Türkiye’ye gelen yabancı ziyaretçi sayısı Haziran ayında geçen yılın aynı ayına göre yüzde 40,86 azalarak 1994’te yayınlanmaya başladığından bu yana sert düşüşü kaydetmişti. Yılın ilk yarısında Türkiye’ye gelen yabancı ziyaretçi sayısı ise yüzde 27,9 azalmıştı.
Ziraat Yatırım analistleri, “Türkiye’nin güneydoğusunda oluşan istikrarsız jeopolitik ortam, devam eden terör olayları ve artan güvenlik kaygısı nedeniyle havayolu yolcu trafiği olumsuz etkilendi. Yüzde 15’e yakın kapasite artışının gerçekleştirildiği bir dönemde zayıf seyreden trafik, doluluk oranlarının gerilemesine ve birim gelirlerin baskılanmasına neden oldu” dedi.
Deutsche Bank ise raporunda güvenlik endişelerine ek olarak kapasite artırımlarının, yüksek rekabetin ve düşük petrol fiyatlarının bilet fiyatlarına yansımasının da düşüşte etkili olduğunu belirtti.
Çift yönlü etki
Analistlere göre, yüksek zararda hem gelirdeki düşüşün hem de maliyetlerdeki artışın büyük etkisi oldu.

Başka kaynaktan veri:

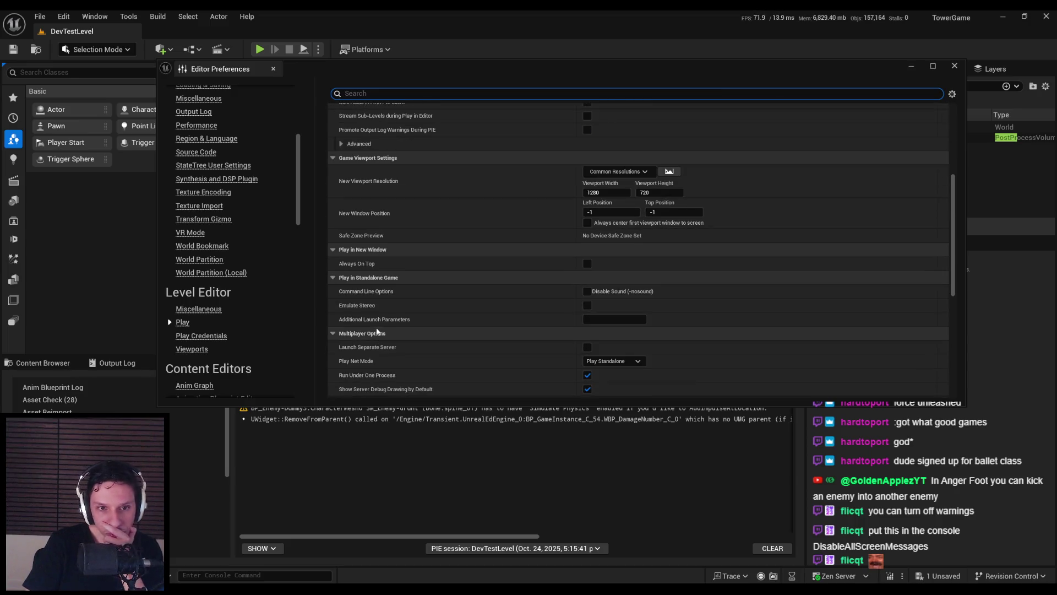
scroll(376, 329, up, 10)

Ziraat Yatırım analistleri tarafından yayınlanan notta, şirketin satış gelirlerinin Avrupa ve Orta Doğu gelirlerindeki düşüşler sebebiyle bir önceki yılın aynı çeyreğine göre sadece yüzde 3,4 artış kaydettiğine dikkat çekildi.
Renaissance Capital analisti Amine Wafy ise en büyük kazanç kayıplarının Amerika ve Orta Doğu uçuşlarında olduğunu belirterek, Türk Hava Yolları’nın bu coğrafyalarda büyümeye devam etme planları nedeniyle getirilerdeki baskısının sürmesini beklediklerinin altını çizdi.
Yatırım faaliyetlerinden elde edilen gelirler de geçen çeyrek ortalamalarının altında gerçekleşti. Finansman tarafında ise geçen senenin aynı döneminde kaydedilen net 268 milyon liralık gelirin aksine Japon yeni ve Euro açık pozisyonuna bağlı olarak 346 milyon gider kaydedildi. Deustche Bank analistleri de güçlü yenin net finansal harcamalar ve nakitdışı kur kayıplarını artırdığına dikkat çekti.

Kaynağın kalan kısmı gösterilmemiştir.